The tasks =>
1. Duplicate the forum excerpt word for word, starting with "Right. It'd love" and going on through "lack of regulation.".
2. Render the following sentence from the forum excerpt into Spanish: "To what extent does this benefit come from not being subject to regulation?"

Selected text =>
▬▬▬▬▬▬
Right. It'd love to see BC companies do well and then die off, so that we get
reforms in banking without the unnecessary cruft of an intermediate currency
intended for nothing except standing in-between fiat transactions. OR the
inherent risk to consumers which comes with lack of regulation.

> The real benefit is time of transfer.

To what extent does this benefit come from not being subject to regulation?
(edit: not rhetorical; I've no idea)

> If you'd like a payroll run to arrive in employee accounts on a Friday, it
> must be initiated almost a week prior.

But the check still arrives on Friday, so the benefit is really to the
business rather than the employee. This negates the employee-centric benefits
you mention in the next paragraph (pay day loans, credit cards, etc.)
▬▬▬▬▬▬
Supplied information =>
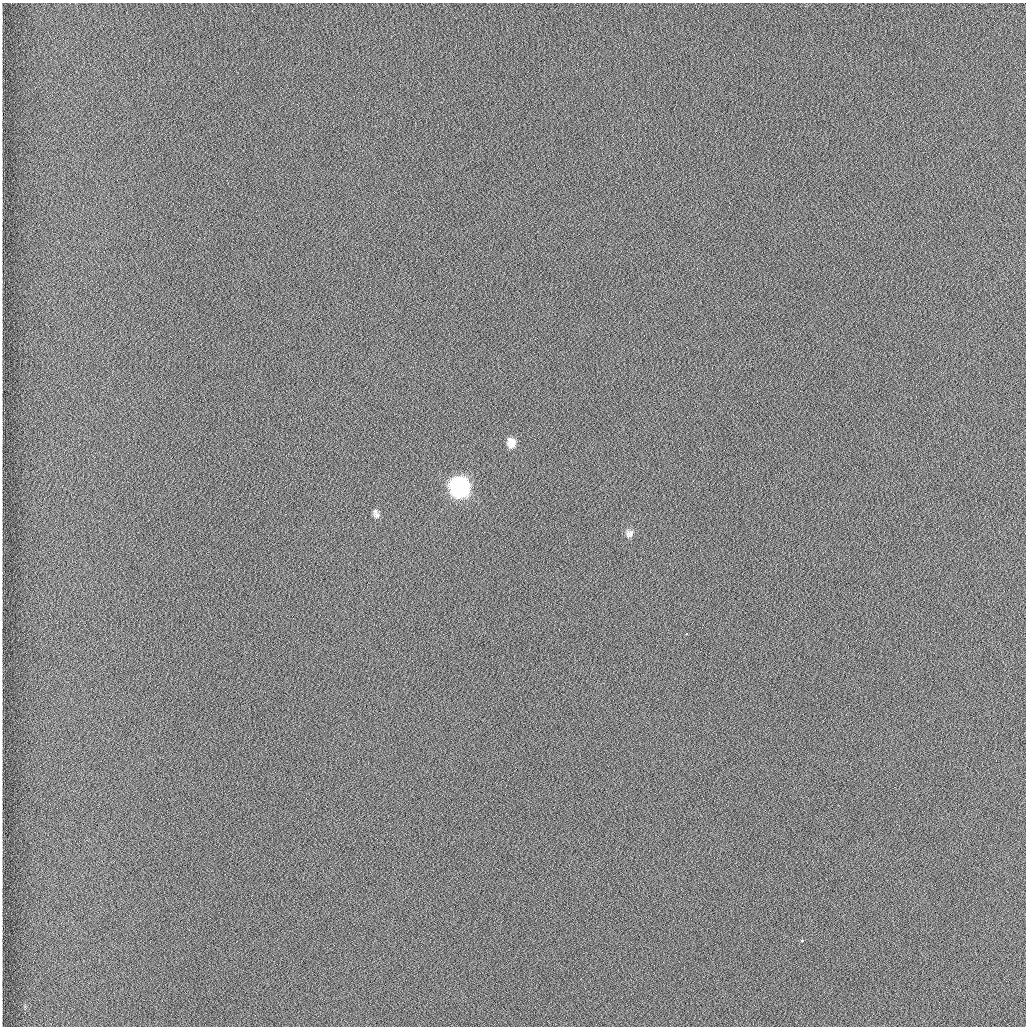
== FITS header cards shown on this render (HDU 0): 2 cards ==
NAXIS1  =                 1024 /fastest changing axis
NAXIS2  =                 1024 /next to fastest changing axis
▬▬▬▬▬▬
Responses per task =>
1.
Right. It'd love to see BC companies do well and then die off, so that we get
reforms in banking without the unnecessary cruft of an intermediate currency
intended for nothing except standing in-between fiat transactions. OR the
inherent risk to consumers which comes with lack of regulation.

2. ¿Hasta qué punto proviene este beneficio de no estar sujeto a regulación?